Nestled in the foothills of the Victorian alps, heritage Beechworth charms with its popular bakery, antiques and old-fashioned lolly shops; we stock up on delicious spotted gum and creamed ginger honey. On the Gorge Scenic Drive we kangaroo-hop between lookouts where granite tors have weathered into strange shapes. It was in these rugged hills that bushranger Ned Kelly and his infamous gang roamed.

We motor on and on until Rutherglen's grapevines lure us to wineries boasting big reds and ruby port. Ol' Blue Eyes sings us on our way with Days of Wine and Roses, but soon Dad is checking out the Milawa cheeses for a goat's milk chevre for us to share.

Searching for a short cut through wine territory, I take a wrong turn and we get lost.

"Should I play, I'll be home for Christmas?" Dad quips as we ford a pebbly brook of staggering beauty.

The King Valley's lush green alluvial flats welcome us back on track. Towns tick by - Tolmie, Mansfield, Alexandra, Acheron. We skirt Cathedral Range and lunch at Marysville, energetically rebuilding after the 2009 Black Saturday bushfires. From Narbethong, we wind through the Black Spur's sweet chilled air. Towering mountain ashes dwarf dew-damp ferns, their fronds filigreed.
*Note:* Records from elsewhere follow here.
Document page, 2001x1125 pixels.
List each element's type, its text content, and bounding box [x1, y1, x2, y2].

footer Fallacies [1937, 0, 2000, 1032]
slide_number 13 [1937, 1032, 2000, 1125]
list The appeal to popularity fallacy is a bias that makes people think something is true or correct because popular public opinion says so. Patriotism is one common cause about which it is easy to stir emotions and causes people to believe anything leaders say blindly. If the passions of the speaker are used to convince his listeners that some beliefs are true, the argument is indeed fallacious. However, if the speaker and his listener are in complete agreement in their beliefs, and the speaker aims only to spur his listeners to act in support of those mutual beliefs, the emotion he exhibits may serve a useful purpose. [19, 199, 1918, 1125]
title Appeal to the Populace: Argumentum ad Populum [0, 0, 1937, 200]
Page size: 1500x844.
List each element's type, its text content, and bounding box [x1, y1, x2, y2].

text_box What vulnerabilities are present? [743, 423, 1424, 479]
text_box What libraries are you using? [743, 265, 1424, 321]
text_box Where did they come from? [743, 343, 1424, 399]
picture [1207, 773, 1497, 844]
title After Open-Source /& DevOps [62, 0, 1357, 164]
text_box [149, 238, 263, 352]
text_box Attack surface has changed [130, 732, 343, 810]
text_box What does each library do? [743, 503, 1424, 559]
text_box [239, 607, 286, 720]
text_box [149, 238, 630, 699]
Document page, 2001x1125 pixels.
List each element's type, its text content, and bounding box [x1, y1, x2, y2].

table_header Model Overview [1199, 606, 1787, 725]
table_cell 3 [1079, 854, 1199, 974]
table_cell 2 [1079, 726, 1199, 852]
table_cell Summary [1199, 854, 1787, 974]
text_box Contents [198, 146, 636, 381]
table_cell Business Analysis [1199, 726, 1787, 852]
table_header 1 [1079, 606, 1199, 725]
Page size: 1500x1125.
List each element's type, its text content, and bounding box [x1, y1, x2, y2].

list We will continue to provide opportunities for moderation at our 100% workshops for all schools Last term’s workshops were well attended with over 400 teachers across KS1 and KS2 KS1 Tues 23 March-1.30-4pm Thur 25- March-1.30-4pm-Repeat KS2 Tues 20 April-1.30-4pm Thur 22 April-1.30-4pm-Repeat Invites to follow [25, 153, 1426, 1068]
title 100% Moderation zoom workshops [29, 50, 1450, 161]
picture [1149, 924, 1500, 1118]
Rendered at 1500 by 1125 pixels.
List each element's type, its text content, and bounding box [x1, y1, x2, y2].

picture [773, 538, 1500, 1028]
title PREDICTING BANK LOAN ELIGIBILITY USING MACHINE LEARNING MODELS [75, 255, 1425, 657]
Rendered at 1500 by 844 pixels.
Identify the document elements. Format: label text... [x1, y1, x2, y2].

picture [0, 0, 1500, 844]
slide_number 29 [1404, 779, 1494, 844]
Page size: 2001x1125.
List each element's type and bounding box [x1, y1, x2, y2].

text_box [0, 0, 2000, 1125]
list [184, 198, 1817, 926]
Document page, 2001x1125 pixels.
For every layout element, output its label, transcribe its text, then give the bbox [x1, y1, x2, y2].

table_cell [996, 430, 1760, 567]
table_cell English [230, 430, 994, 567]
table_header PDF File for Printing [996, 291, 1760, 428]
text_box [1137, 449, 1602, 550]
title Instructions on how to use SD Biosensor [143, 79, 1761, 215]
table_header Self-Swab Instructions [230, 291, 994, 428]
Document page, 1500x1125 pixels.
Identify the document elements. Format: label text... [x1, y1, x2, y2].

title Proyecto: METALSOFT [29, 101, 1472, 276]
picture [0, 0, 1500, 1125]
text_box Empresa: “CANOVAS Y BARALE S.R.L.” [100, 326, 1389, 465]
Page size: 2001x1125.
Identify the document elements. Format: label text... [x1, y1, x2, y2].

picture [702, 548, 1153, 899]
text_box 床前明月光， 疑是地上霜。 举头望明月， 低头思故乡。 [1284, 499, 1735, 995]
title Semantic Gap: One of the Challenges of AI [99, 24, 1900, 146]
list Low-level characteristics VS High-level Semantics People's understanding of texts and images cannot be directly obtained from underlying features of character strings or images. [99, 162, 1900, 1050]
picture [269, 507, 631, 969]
On our last day, Dad requests a Devonshire tea with lace and doilies, so we linger awhile in the Dandenongs, before returning to Melbourne. As the black bitumen beneath our tyres guides us home, Ol'Blue Eyes belts out, Fly me to the Moon.

A coincidence? Or a suggestion for our next trip?

I'll have to brush up on my map-reading for that one.